Collected data entries

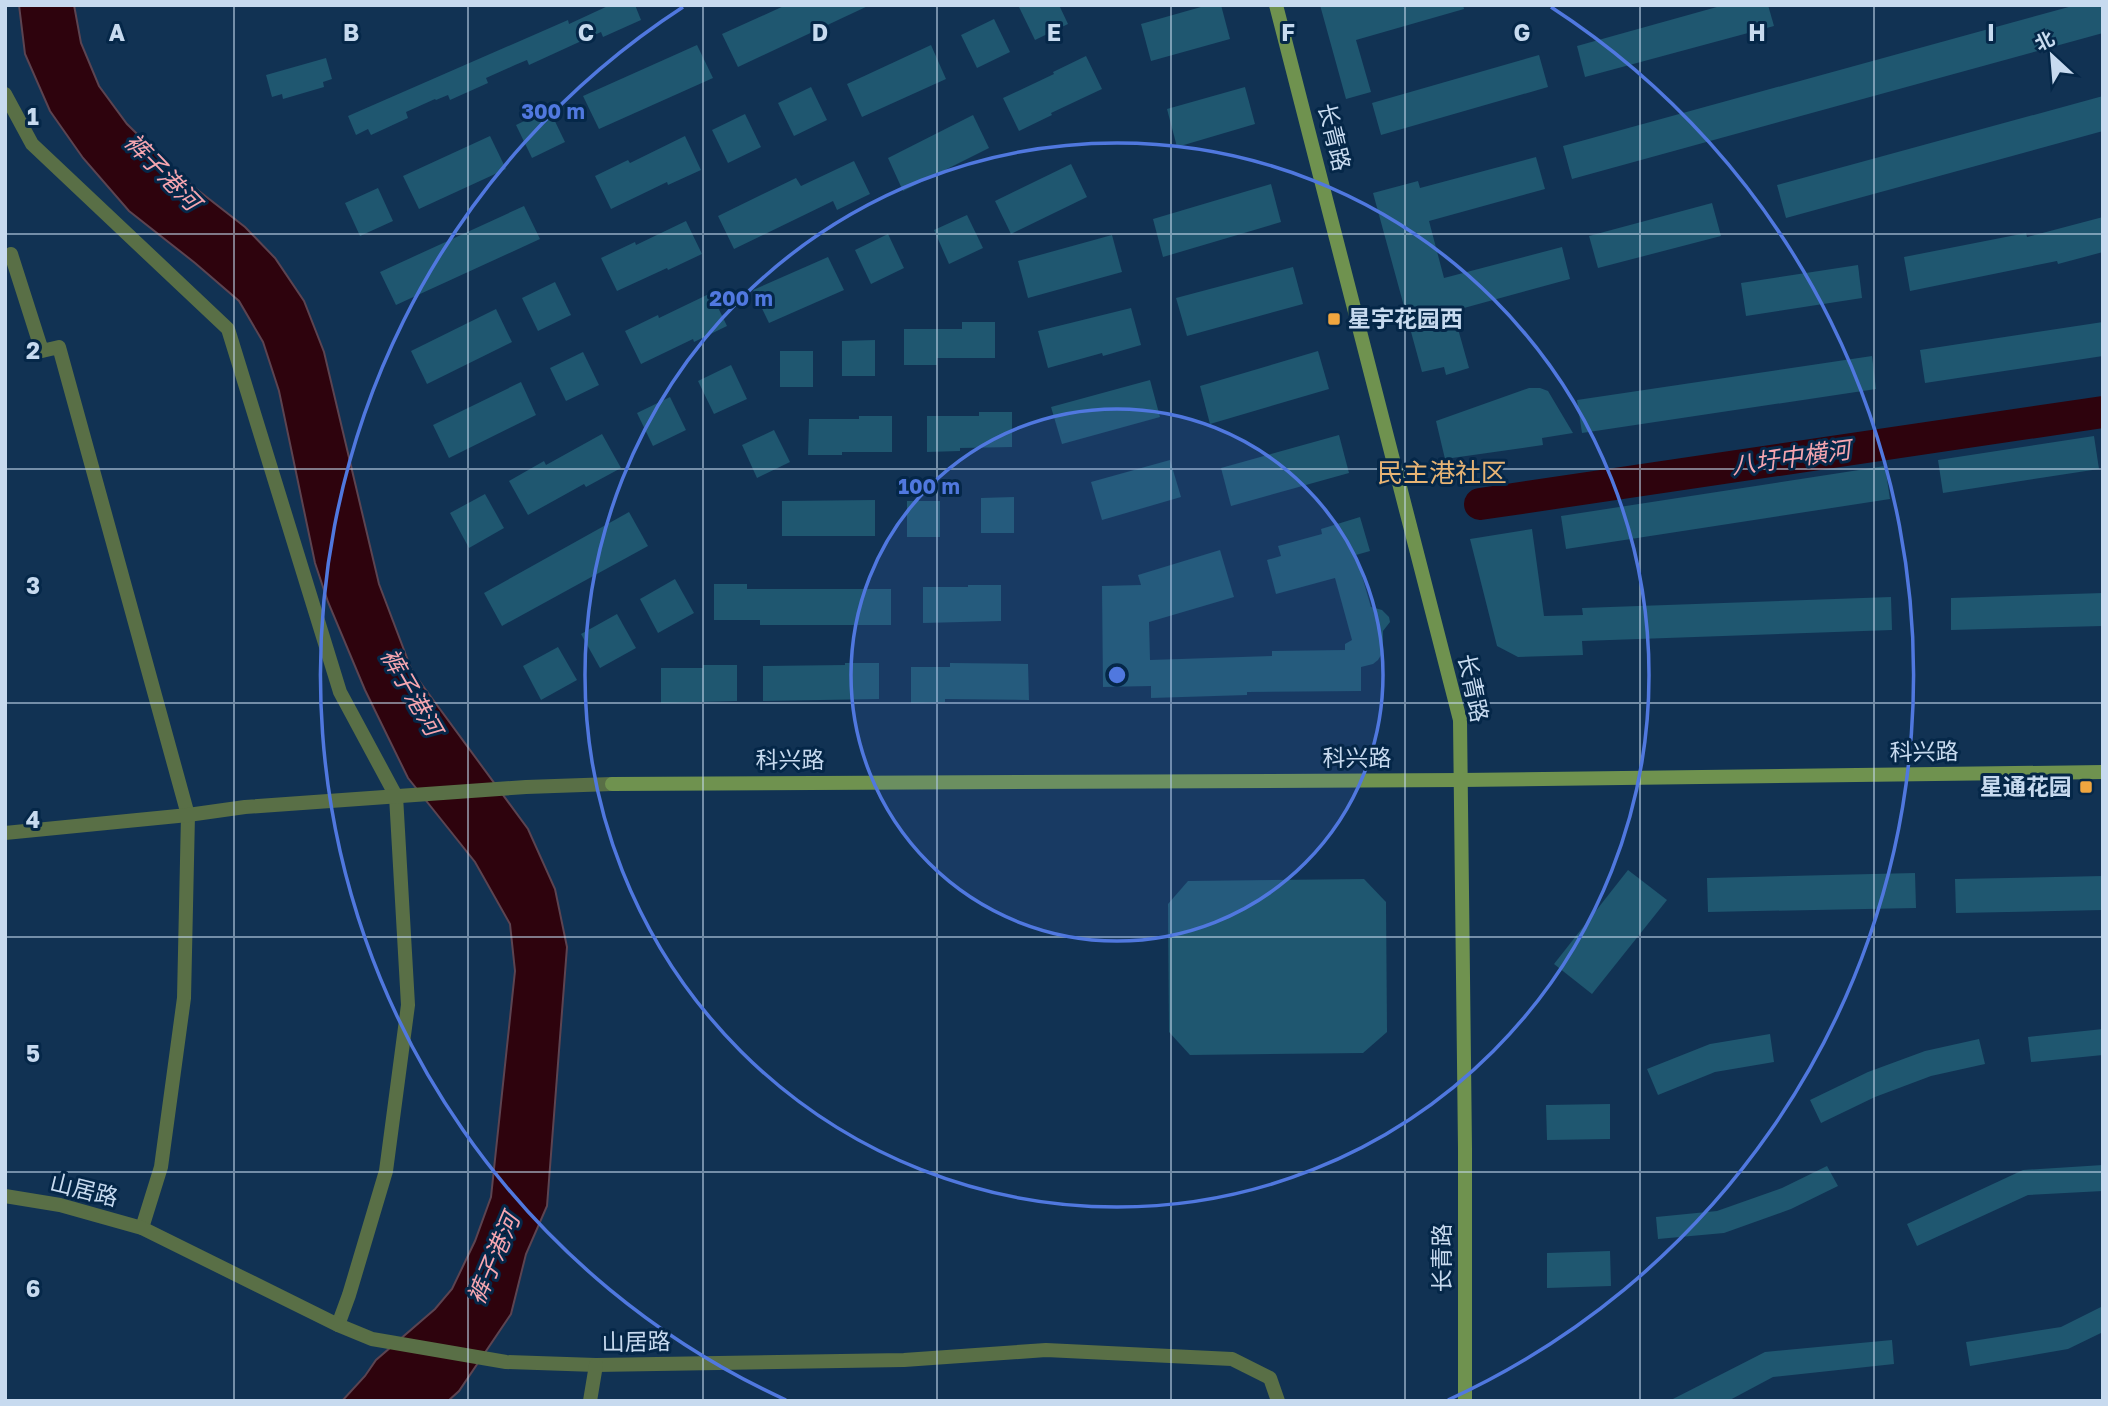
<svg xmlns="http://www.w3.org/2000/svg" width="2108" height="1406" font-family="'Golos Text','Noto Sans SC',sans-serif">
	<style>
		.water { fill: #2e030d; stroke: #5c4451; stroke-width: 2 }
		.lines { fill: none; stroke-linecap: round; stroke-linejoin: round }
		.river { stroke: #2e030d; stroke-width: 32 }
		.building { fill: #1f5770 }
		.street { stroke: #596f46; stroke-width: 14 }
		.secondary { stroke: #6f924f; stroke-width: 14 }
		.grid { fill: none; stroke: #c7daef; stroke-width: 2; stroke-opacity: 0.55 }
		.ring { fill: none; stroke: #5078df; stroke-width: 3.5 }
		.poi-dot { fill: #f0a63f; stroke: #052748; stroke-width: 2.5 }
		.labels { text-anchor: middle; stroke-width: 6; stroke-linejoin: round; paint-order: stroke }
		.street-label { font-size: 23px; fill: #c7daef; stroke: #052748 }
		.poi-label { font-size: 23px; font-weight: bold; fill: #c7daef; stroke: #052748; text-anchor: start }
		.water-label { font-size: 24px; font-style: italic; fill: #f6a6b0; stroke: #052748 }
		.quarter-label { font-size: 26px; fill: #e7b474; stroke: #052748 }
		.grid-label { font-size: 23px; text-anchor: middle; font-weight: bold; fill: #c7daef; stroke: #052748; stroke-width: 6; stroke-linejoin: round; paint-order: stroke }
		.centre { fill: #5078df; stroke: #052748; stroke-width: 3.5 }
		.ring-label { font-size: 21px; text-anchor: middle; font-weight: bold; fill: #5078df; stroke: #052748; stroke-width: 6; stroke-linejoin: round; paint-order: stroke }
	</style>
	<rect width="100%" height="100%" fill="#113253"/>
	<path class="water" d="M 19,5 L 74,5 L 81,43 L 99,86 L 127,124 L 181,177 L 245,227 L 275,258 L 304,301 L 324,352 L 379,584 L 412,671 L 528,829 L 555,889 L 567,947 L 547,1206 L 526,1254 L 511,1314 L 459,1391 L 448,1401 L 342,1401 L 365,1376 L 376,1360 L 435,1309 L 452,1289 L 475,1241 L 491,1197 L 515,971 L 510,924 L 475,862 L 408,778 L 365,690 L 328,602 L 315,563 L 279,391 L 263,342 L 239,301 L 195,263 L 129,211 L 83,158 L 50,111 L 25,54 Z"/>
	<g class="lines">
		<path class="river" d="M 1480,504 L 2103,412"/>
	</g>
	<g class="building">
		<path d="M 610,5 L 635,5 L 641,20 L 603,37 L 601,32 L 529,65 L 527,60 L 515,65 L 486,78 L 488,83 L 450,100 L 448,95 L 436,100 L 435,99 L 406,112 L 408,118 L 371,135 L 368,129 L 356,135 L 348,116 L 568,20 L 569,24 Z"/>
		<path d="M 786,5 L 870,5 L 738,67 L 722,34 Z"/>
		<path d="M 1018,5 L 1059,5 L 1068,24 L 1035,40 Z"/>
		<path d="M 1208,5 L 1221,5 L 1230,39 L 1151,61 L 1141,24 Z"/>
		<path d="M 1320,5 L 1463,5 L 1464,9 L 1356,40 L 1371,92 L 1346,99 Z"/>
		<path d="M 1724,5 L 1768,5 L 1774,26 L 1585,77 L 1577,46 Z"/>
		<path d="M 2076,5 L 2103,5 L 2103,33 L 1572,179 L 1563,146 Z"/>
		<path d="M 994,19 L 1010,52 L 977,68 L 961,35 Z"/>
		<path d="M 697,45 L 713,78 L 599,129 L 583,96 Z"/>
		<path d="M 931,45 L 946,79 L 862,117 L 847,84 Z"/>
		<path d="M 1539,55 L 1548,87 L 1381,135 L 1372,103 Z"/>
		<path d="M 1086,56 L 1102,89 L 1051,113 L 1052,115 L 1019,131 L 1003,98 L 1054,74 L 1053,72 Z"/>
		<path d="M 326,58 L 332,79 L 323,82 L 324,87 L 283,99 L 282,94 L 272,97 L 266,75 Z"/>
		<path d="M 811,87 L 827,120 L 794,136 L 778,103 Z"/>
		<path d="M 1245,87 L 1255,124 L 1177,147 L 1167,109 Z"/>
		<path d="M 2103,96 L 2103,131 L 1786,218 L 1777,185 Z"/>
		<path d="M 549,109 L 565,142 L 532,158 L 516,125 Z"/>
		<path d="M 745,114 L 761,147 L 728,163 L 712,130 Z"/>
		<path d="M 973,115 L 989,148 L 903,191 L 888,158 Z"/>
		<path d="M 490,136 L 506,169 L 419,209 L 403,176 Z"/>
		<path d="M 685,136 L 701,170 L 668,185 L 667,182 L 611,209 L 595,176 L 628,160 L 630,163 Z"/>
		<path d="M 1536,157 L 1545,189 L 1429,221 L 1444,278 L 1562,247 L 1570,279 L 1453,311 L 1469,368 L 1446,375 L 1444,367 L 1422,372 L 1373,193 L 1418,181 L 1420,188 Z"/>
		<path d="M 854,161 L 870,194 L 837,210 L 833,201 L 734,249 L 718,216 L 796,178 L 801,186 Z"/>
		<path d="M 1071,164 L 1087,197 L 1011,234 L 995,201 Z"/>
		<path d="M 1271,184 L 1281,222 L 1163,257 L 1153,219 Z"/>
		<path d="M 378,188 L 393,221 L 360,236 L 345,203 Z"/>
		<path d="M 1712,203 L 1721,236 L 1598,268 L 1589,236 Z"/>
		<path d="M 524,206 L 540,239 L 396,305 L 380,272 Z"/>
		<path d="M 967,215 L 983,248 L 949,264 L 934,230 Z"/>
		<path d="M 2103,217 L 2103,252 L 2058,264 L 2057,261 L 1910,291 L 1904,257 L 2026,233 L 2027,237 Z"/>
		<path d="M 686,221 L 702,254 L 668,270 L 667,268 L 617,291 L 601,258 L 635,242 L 636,245 Z"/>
		<path d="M 888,234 L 904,268 L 871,284 L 855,250 Z"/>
		<path d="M 1112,235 L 1122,272 L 1028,298 L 1018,261 Z"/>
		<path d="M 828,257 L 844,290 L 769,323 L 753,290 Z"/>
		<path d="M 1858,265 L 1862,298 L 1746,316 L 1741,283 Z"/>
		<path d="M 1293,267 L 1303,304 L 1187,336 L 1176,298 Z"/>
		<path d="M 555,282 L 571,315 L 538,331 L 522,298 Z"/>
		<path d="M 711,293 L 727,326 L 694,342 L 693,339 L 641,364 L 625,331 L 658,315 L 659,318 Z"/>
		<path d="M 1131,308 L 1141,345 L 1103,356 L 1102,353 L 1048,368 L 1038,331 Z"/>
		<path d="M 496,309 L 512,342 L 427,384 L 411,351 Z"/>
		<path d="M 962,322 L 995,322 L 995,358 L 937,358 L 937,365 L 904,365 L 904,329 L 962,329 Z"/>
		<path d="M 2103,322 L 2103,356 L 1925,383 L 1920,350 Z"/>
		<path d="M 875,340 L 875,376 L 842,376 L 842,341 Z"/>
		<rect x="780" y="351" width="33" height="36"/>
		<path d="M 1318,351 L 1329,389 L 1210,424 L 1200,386 Z"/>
		<path d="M 583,352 L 599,385 L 566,401 L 550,368 Z"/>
		<path d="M 1872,356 L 1876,389 L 1582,433 L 1577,400 Z"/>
		<path d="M 731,365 L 747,399 L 714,414 L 698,381 Z"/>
		<path d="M 1150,380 L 1160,417 L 1062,444 L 1051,407 Z"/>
		<path d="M 521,382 L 536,415 L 449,458 L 433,425 Z"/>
		<path d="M 1529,388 L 1540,388 L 1548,391 L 1573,433 L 1542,438 L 1543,445 L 1445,459 L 1436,421 Z"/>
		<path d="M 670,397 L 686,430 L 653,446 L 637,413 Z"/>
		<path d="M 979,412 L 1012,412 L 1012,447 L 960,448 L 960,451 L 927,452 L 927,416 L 979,416 Z"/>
		<path d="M 859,416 L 892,416 L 892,452 L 842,452 L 842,455 L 808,455 L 809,419 L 859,419 Z"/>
		<path d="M 774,430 L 790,462 L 757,478 L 742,445 Z"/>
		<path d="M 602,434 L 621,468 L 586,487 L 584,484 L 528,515 L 509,481 L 544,461 L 546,465 Z"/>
		<path d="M 1339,435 L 1349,473 L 1231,506 L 1221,468 Z"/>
		<path d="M 2094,436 L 2099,469 L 1943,493 L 1938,460 Z"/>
		<path d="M 1170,460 L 1181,497 L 1102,520 L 1091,482 Z"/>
		<path d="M 1885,466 L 1890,499 L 1566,549 L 1561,516 Z"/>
		<path d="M 485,494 L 504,528 L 469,548 L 450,513 Z"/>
		<path d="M 1014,497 L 1014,533 L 981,533 L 981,498 Z"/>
		<path d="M 875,500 L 875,536 L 782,536 L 782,501 Z"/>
		<rect x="907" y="501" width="33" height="36"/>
		<path d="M 629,512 L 648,546 L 502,626 L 484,593 Z"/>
		<path d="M 1360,517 L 1370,551 L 1356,555 L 1371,607 L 1382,610 L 1389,617 L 1390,622 L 1383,631 L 1383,652 L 1378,660 L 1373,664 L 1361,667 L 1361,691 L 1247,692 L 1247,695 L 1151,698 L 1151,686 L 1103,687 L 1102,586 L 1141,585 L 1138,575 L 1220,550 L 1234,597 L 1149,622 L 1150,660 L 1272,656 L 1272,651 L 1345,650 L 1345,644 L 1352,640 L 1335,578 L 1276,594 L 1267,560 L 1281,556 L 1278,546 L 1322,534 L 1321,529 Z"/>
		<path d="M 1532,529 L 1544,616 L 1583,615 L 1582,608 L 1891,597 L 1892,630 L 1582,641 L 1583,655 L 1518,657 L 1497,646 L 1470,539 Z"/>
		<path d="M 675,579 L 694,613 L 658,633 L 640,599 Z"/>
		<path d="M 714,584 L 747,584 L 747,589 L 891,589 L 891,625 L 760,625 L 760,620 L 714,620 Z"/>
		<path d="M 968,585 L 1001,585 L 1001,621 L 923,623 L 923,587 L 968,587 Z"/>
		<path d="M 2103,593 L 2103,626 L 1951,630 L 1951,598 Z"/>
		<path d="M 617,614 L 636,648 L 600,668 L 581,634 Z"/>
		<path d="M 558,647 L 577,680 L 541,700 L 523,666 Z"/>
		<path d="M 845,663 L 879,663 L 879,699 L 763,701 L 763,666 L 845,665 Z"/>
		<path d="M 950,663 L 1028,664 L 1029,700 L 945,699 L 945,702 L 911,703 L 911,667 L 950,667 Z"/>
		<path d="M 703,665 L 737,665 L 737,701 L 661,703 L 661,668 L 703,668 Z"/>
		<path d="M 1628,870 L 1667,900 L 1592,994 L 1554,964 Z"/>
		<path d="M 1915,873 L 1916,908 L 1708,912 L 1707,878 Z"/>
		<path d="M 2103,876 L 2103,910 L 1956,913 L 1955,879 Z"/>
		<path d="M 1364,879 L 1386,902 L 1387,1032 L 1363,1053 L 1190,1055 L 1169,1032 L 1168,904 L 1188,881 Z"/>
		<path d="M 2103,1029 L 2103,1055 L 2031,1062 L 2028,1037 Z"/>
		<path d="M 1770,1034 L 1774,1062 L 1715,1072 L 1658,1095 L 1647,1069 L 1710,1044 Z"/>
		<path d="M 1979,1039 L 1985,1064 L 1931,1076 L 1875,1097 L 1821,1123 L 1810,1100 L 1868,1072 L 1925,1051 Z"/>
		<path d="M 1610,1104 L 1610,1139 L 1547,1140 L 1546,1105 Z"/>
		<path d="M 2103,1165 L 2103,1191 L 2028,1195 L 1917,1246 L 1907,1224 L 2023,1170 Z"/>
		<path d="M 1827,1166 L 1838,1186 L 1791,1209 L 1724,1233 L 1658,1239 L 1656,1217 L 1717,1211 L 1782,1188 Z"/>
		<path d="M 1610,1251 L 1611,1286 L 1547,1288 L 1547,1253 Z"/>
		<path d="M 2103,1306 L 2103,1332 L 2068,1349 L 1970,1366 L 1966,1342 L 2061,1327 Z"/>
		<path d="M 1892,1340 L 1894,1364 L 1773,1377 L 1728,1401 L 1669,1401 L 1765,1352 Z"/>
	</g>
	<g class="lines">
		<g class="street">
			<path d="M 5,94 L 32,144 L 228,329 L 340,692 L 396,796 L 408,1005 L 386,1171 L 349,1295 L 338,1325"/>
			<path d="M 11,254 L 42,351 L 59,347 L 188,815 L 184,998 L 161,1167 L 142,1228"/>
			<path d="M 5,833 L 188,815 L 245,807 L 526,787 L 612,784"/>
			<path d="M 5,1196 L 60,1205 L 142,1228 L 338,1325 L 372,1339 L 506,1362 L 596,1365 L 904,1360 L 1046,1350 L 1232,1359 L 1270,1378 L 1278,1401"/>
			<path d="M 590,1401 L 596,1365"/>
		</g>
		<g class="secondary">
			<path d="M 1276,5 L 1460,720 L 1465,1148 L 1465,1401"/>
			<path d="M 612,784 L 1461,780 L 2103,772"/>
		</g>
	</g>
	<path class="grid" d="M 234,5 L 234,1401M 468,5 L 468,1401M 703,5 L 703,1401M 937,5 L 937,1401M 1171,5 L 1171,1401M 1405,5 L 1405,1401M 1640,5 L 1640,1401M 1874,5 L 1874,1401M 5,234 L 2103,234M 5,469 L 2103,469M 5,703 L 2103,703M 5,937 L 2103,937M 5,1172 L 2103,1172"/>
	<circle cx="1117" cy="675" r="266" fill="#5078df" fill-opacity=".12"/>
	<g class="ring">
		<circle cx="1117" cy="675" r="266"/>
		<circle cx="1117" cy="675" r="532"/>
		<path d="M786 1400A797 797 0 0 1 683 7M1551 7A797 797 0 0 1 1448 1400"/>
	</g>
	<g class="poi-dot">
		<rect x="1327" y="312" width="14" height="14" rx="3.5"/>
		<rect x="2079" y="780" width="14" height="14" rx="3.5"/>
	</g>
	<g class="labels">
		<g class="street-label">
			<text transform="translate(1334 137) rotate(76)" y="8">长青路</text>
			<text transform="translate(1473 688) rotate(78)" y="8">长青路</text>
			<text transform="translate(1924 752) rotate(-1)" y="8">科兴路</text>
			<text x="1357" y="766">科兴路</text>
			<text x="790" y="768">科兴路</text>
			<text transform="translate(84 1190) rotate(14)" y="8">山居路</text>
			<text transform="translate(1442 1258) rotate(-90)" y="8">长青路</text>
			<text transform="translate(636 1342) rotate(-1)" y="8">山居路</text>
		</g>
		<g class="poi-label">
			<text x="1348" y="327">星宇花园西</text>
			<text x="2072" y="795" text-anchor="end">星通花园</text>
		</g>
		<g class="water-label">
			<text transform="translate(162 172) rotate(46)" y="8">裤子港河</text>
			<text transform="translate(1791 458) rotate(-8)" y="8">八圩中横河</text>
			<text transform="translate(411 692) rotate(60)" y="8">裤子港河</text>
			<text transform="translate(494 1259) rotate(-67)" y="8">裤子港河</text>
		</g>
		<g class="quarter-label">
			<text x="1442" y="482">民主港社区</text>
		</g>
	</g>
	<g class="grid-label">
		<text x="117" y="41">A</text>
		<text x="351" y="41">B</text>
		<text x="586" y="41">C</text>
		<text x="820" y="41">D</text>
		<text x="1054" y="41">E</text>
		<text x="1288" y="41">F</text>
		<text x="1522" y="41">G</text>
		<text x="1757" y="41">H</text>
		<text x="1991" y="41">I</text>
		<text x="33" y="125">1</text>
		<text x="33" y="359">2</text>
		<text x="33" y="594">3</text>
		<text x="33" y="828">4</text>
		<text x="33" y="1062">5</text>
		<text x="33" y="1297">6</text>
	</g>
	<circle cx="1117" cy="675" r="10" class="centre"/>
	<g class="ring-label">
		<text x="553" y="119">300 m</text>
		<text x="741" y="306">200 m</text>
		<text x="929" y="494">100 m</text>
	</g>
	<rect width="2108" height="1406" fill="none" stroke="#c7daef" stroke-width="14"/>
	<g transform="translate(2052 56) rotate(334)" stroke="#052748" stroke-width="5" paint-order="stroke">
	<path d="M0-5L12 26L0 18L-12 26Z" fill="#c7daef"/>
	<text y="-10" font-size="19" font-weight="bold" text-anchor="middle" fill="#c7daef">北</text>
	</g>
</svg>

§ The problem
Please determine how many lines of the records above contain "labels", and state that number only.

§ Solution for this exercise
2